WASHINGTON — The Senate passed a $95.3 billion package of foreign aid bills on Tuesday — and tucked inside was a provision that could lead to a TikTok ban in the U.S.

Senators voted 79 to 18 for legislation that includes a provision forcing TikTok’s Chinese parent company, ByteDance, to divest of the popular social media platform within a year or get blocked. It specifically gives ByteDance nine months to sell its stake in the company, and gives the U.S. president the option of extending that timeline by three more months.

The House overwhelmingly passed this legislative package last week. President Joe Biden is expected to sign it quickly as it includes badly needed aid to Ukraine and humanitarian assistance to Gaza. His signature on it will start the clock on the potential TikTok ban, too.

TikTok is immensely popular with young people, but lawmakers in both parties have raised national security and data privacy concerns with it.

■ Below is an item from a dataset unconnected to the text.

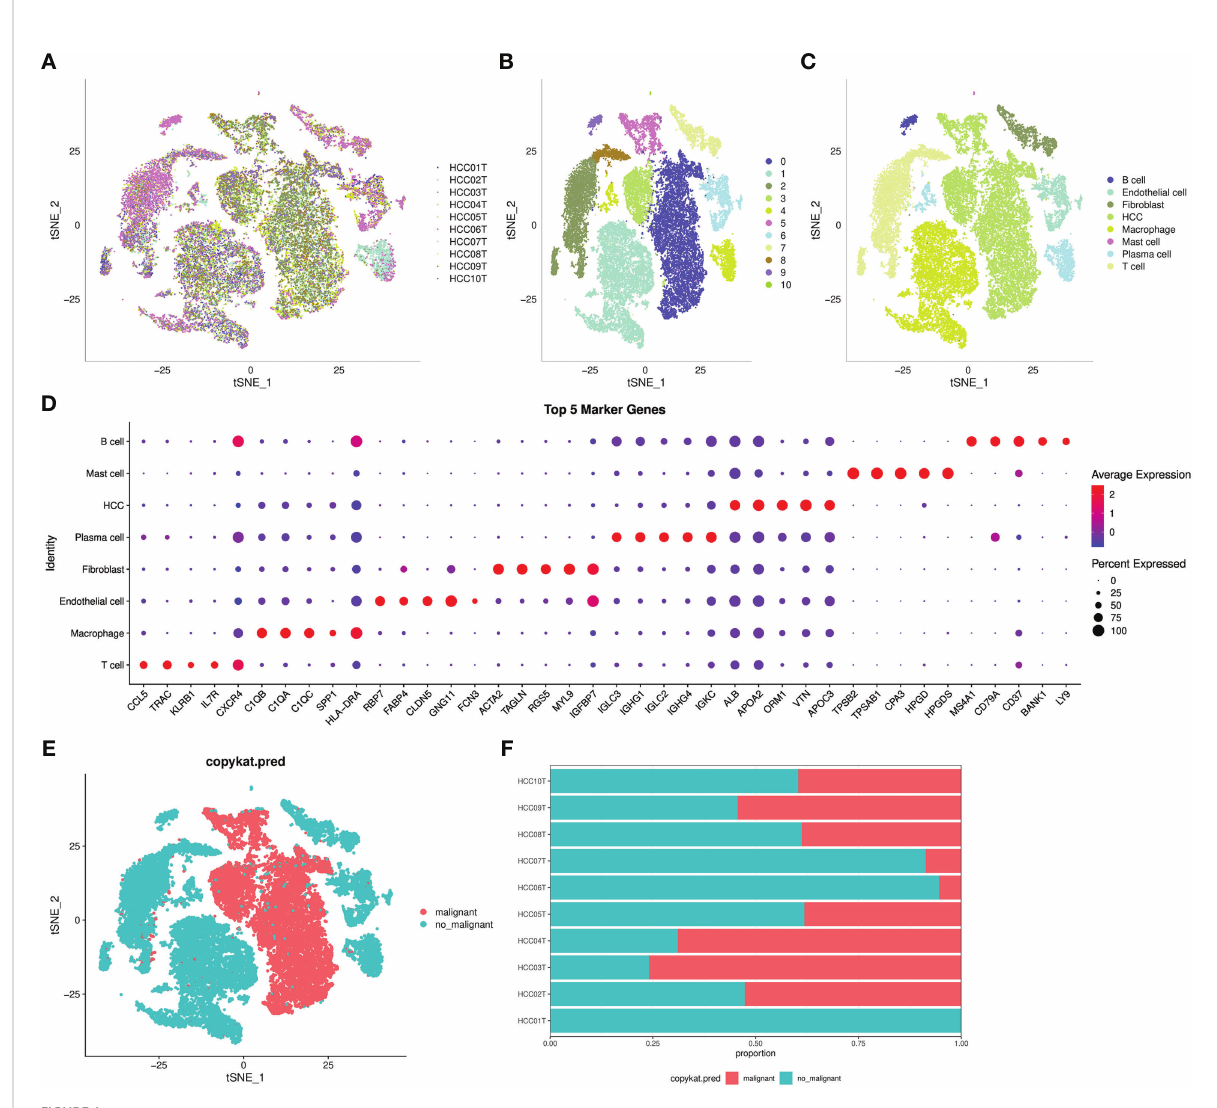
FIGURE 1 De fi nition of cell clusters. (A) t-SNE of 10 samples in the GSE149614 dataset. (B) t-SNE of 11 cell subgroups. (C) t-SNE of eight cell types. (D) Top fi ve genes that made the most signi fi cant contribution. (E) t-SNE of malignant and no_maliganant. (F) The proportion of malignant and no_maliganant in 10 samples in the GSE149614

“Congress is not acting to punish ByteDance, TikTok or any other individual company,” Sen. Maria Cantwell (D-Wash.), who chairs the Senate Committee on Commerce, Science and Transportation, said on the Senate floor. “Congress is acting to prevent foreign adversaries from conducting espionage, surveillance, maligned operations, harming vulnerable Americans, our servicemen and women, and our U.S. government personnel.”

Senate Minority Whip John Thune (R-S.D.), too, said he is “very pleased” that the potential TikTok ban is part of the foreign aid package.

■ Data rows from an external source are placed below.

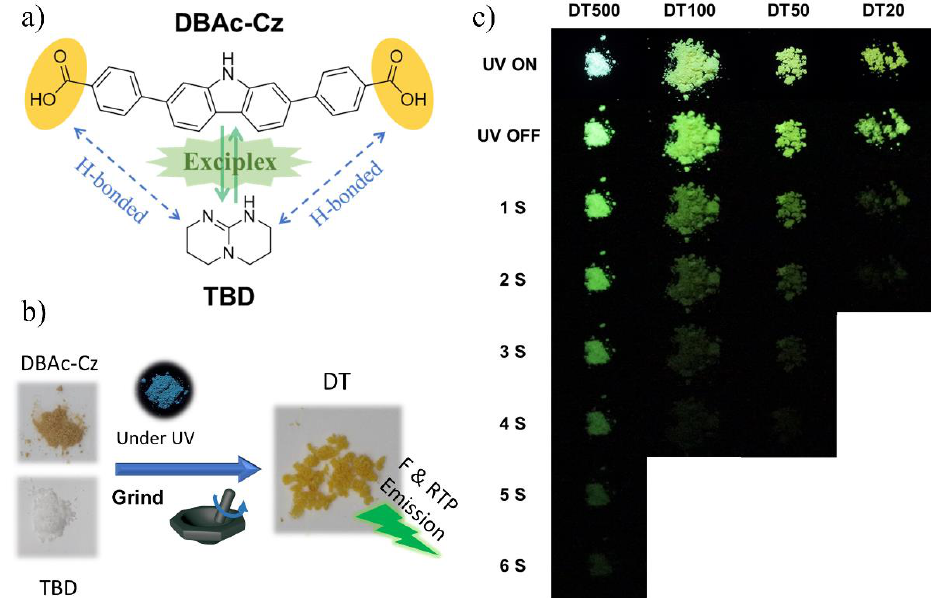
Figure 1. ( a ) Chemical structure of DBAc-Cz and TBD and the formation of exciplex between the two molecules by H-bonds. ( b ) Photographs of DBAc-Cz, TBD, DT and excited DBAc-Cz with UV irradiation (F-fluorescence). ( c ) Photographs of excited DTs after removal of UV irradiation. Note: all the UV irradiation is at 365 nm.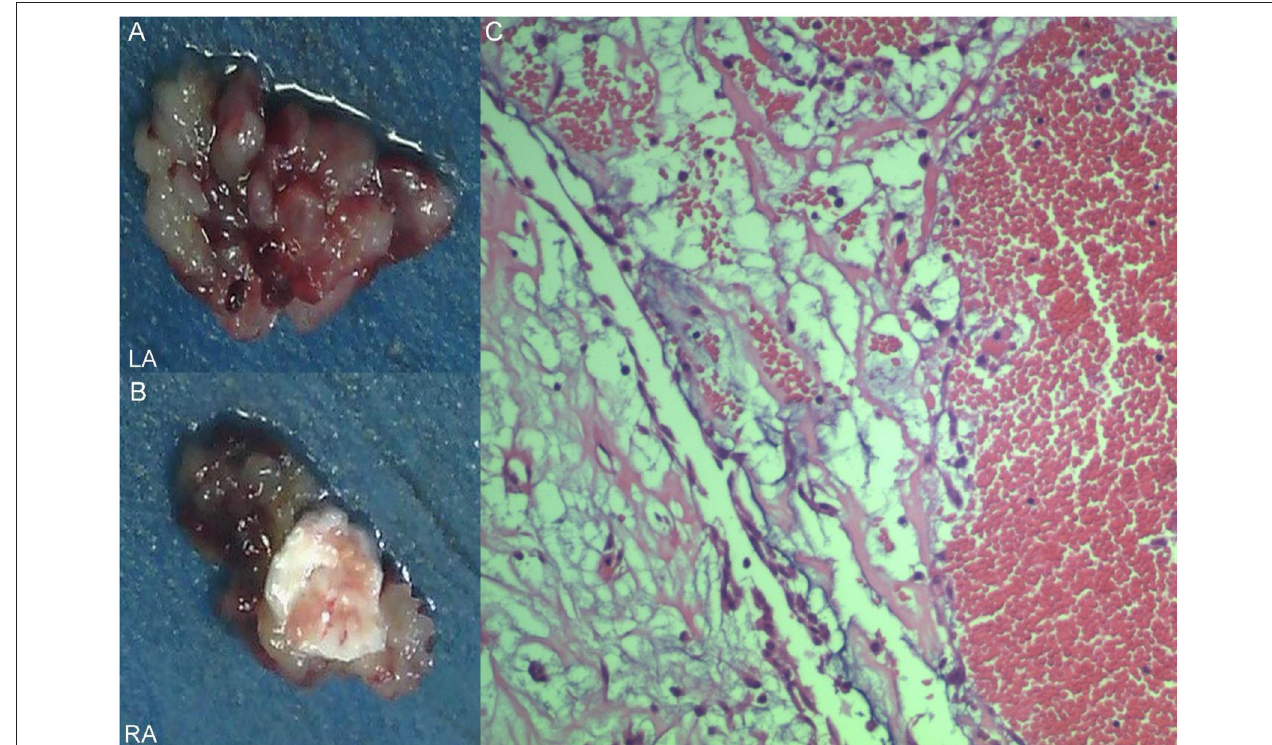
FIGURE 4 | Excised villous biatrial atrial myxoma (A,B) and histology of atrial myxoma. Acid-mucopolysaccharide matrix with characteristic astrocytes and spindle cells which have ovoid nuclei and are surrounded by thin-walled capillaries (Hematoxylin and Eosin, × 200) (C)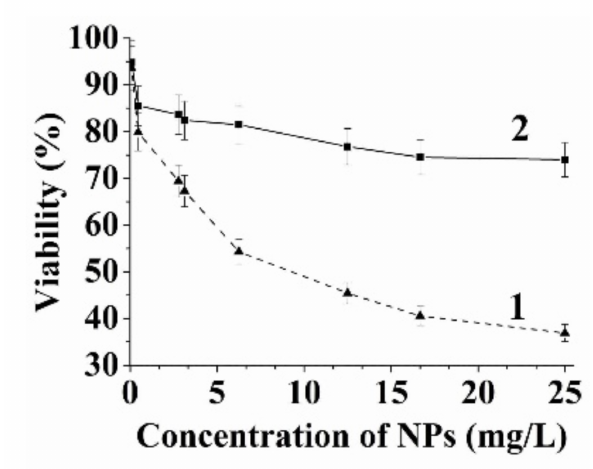
Figure 11. Cell viability of test culture of Chlorella vulgaris Beijer in the environment of CoFe 2 O 4 nanoparticles (1) before and (2) after one gold deposition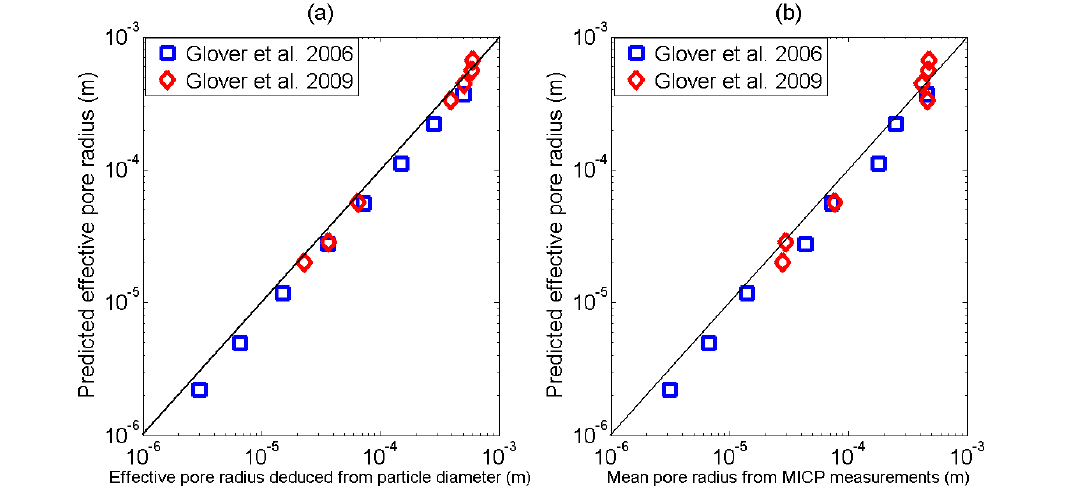
Figure 9. Comparison of predicted and measured effective pore radii for a set of glass bead packs reported in [94,96]. ( a ) Predicted effective pore radius given by Equation (46) against the pore radius associated with the grain diameter given by Equation (47). ( b ) Predicted effective pore radius given by Equation (46) against the mean pore radius from MICP measurements reported in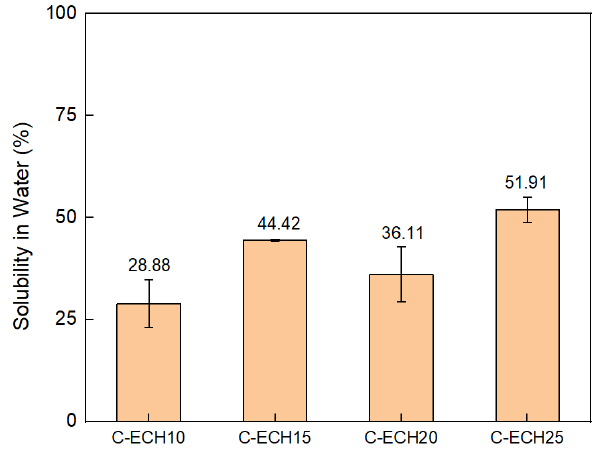
Figure 8. Percentage of the solubility in water of the cellulose bioplastic samples at various ECH concentrations.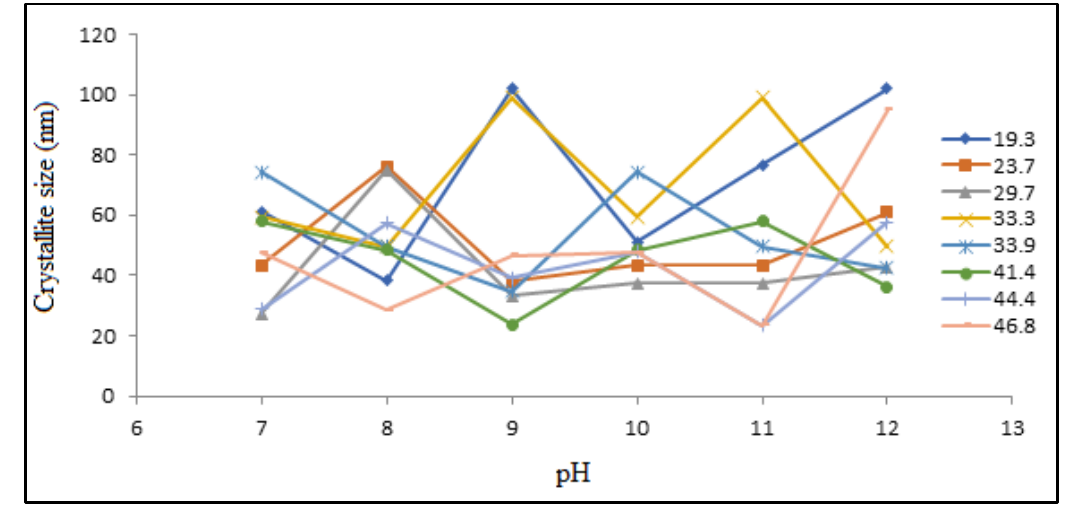
Figure 4. Crystallite size distribution for PPVA-AlPO 4 nanocomposites at different pH values (7–12).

“The news that emerged last week that the Chinese Embassy has actually lobbied congressional staff against legislation forcing the sale of TikTok was a stunning confirmation of the value the Chinese government places on the ability to access Americans’ information,” Thune said on the Senate floor.

Biden has said that he supports banning TikTok. Donald Trump, the presumptive 2024 Republican presidential nominee, has fully reversed himself on it. As president, Trump called TikTok a national security threat and signed an executive order aimed at banning it. But these days, he’s been attacking Biden for vowing to ban it and has said that young voters should punish Biden for it in November.

TikTok has called the potential ban “unfortunate.”

Banning Americans’ access to TikTok “would trample the free speech rights of 170 million Americans, devastate 7 million businesses, and shutter a platform that contributes $24 billion to the U.S. economy, annually,” TikTok recently posted on X, previously known as Twitter.

But Sen. Mark Warner (D-Va.), chair of the Senate Intelligence Committee, said while young people may be upset if TikTok get banned, they haven’t been in the classified briefings that Congress has held that have examined the threats posed by the foreign control of TikTok.

“To those young Americans, I want to say we hear your concern,” Warner said on the Senate floor. “We hope that TikTok will continue under new ownership, American or otherwise. It could be bought by a group from Britain, Canada, Brazil, France. It just needs to be no longer controlled by an adversary that is defined as an adversary in U.S. law.”